What residents brought up
- Item 3.4 drew most of the public comment in this meeting. Eight residents spoke.
- A representative of the Unhoused Response Group cited a Law Foundation of Silicon Valley and Reel Coalition letter sent to councilmembers, and said only 8% of reasonable accommodations were approved and only 6% of impounded property was recovered by owners. The speaker called for a civilian review board to oversee both the RA process and the property SOP, and asked the city to stop sweeps with no prior outreach.
- A representative of SOS (Survivors of the Street), who said she lived in vehicles and shelters for 10 years before getting housing, asked council to halt sweeps and instead expand permanent supportive housing, open a navigation center, and meet with advocates at the Thursday lunches on the 17th floor.
- A representative of SURJ (Showing Up for Racial Justice) said that during the Columbus Park sweep, the only person she saw retain their belongings was someone who had been arrested; otherwise people were either given a two-bag limit or had all belongings discarded if they weren't present.
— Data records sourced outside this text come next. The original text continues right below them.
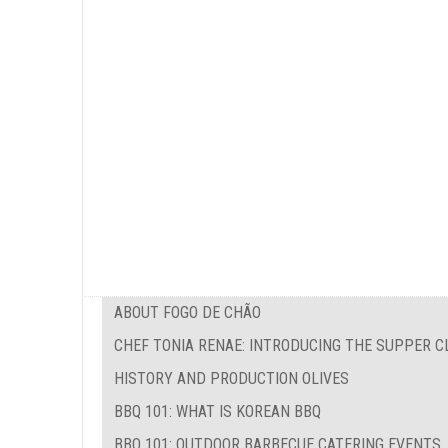
ABOUT FOGO DE CHÃO
CHEF TONIA RENAE: INTRODUCING THE SUPPER C
HISTORY AND PRODUCTION OLIVES
BBQ 101: WHAT IS KOREAN BBQ
BBQ 101: OUTDOOR BARBECUE CATERING EVENTS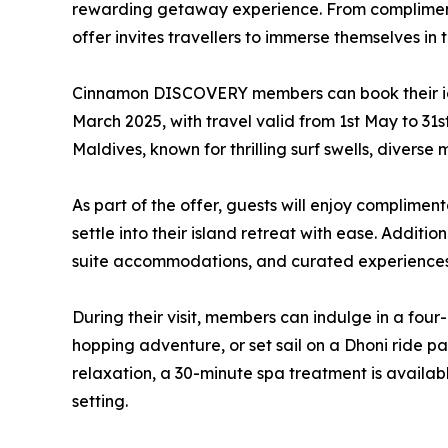
rewarding getaway experience. From complimentar
offer invites travellers to immerse themselves in
Cinnamon DISCOVERY members can book their i
March 2025, with travel valid from 1st May to 31s
Maldives, known for thrilling surf swells, diverse 
As part of the offer, guests will enjoy compliment
settle into their island retreat with ease. Additio
suite accommodations, and curated experiences 
During their visit, members can indulge in a fou
hopping adventure, or set sail on a Dhoni ride p
relaxation, a 30-minute spa treatment is availabl
setting.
She asked council to delay the upcoming April sweeps until the policy is revised with input from people with lived experience and a civilian review board is established.
Also happened
- Council adopted Resolution RES2026-55 revising Council Policy 1-18, the Operating Budget and Capital Improvement Program Policy, with new guidelines on cost recovery, ratepayer impacts, reserves, and annual review.
- The consultant agreement with DST Consulting Services for Housing Department grant and contract management was increased by $100,000, from $715,000 to $815,000 (RES2026-57).
- Council appointed Aric Johnson (Management Employees) and Jaime Fonseca (AFSCME Local 101) to the Deferred Compensation Advisory Committee for four-year terms ending March 1, 2030.
- Council approved the Bay FC Flag Raising on March 9, 2026 as a Council-sponsored special event for International Women's Day, sponsored by Council District 2.
- Council recognized March 2026 as Women's History Month and Youth Arts Month, and commended CityTeam Mayfair for over 40 years of service in East San Jose, including a food pantry that supported families 4,100 times and served 616 unique households last year.
- During Open Forum, a resident requested council create a day of recognition for victims of crime in San Jose.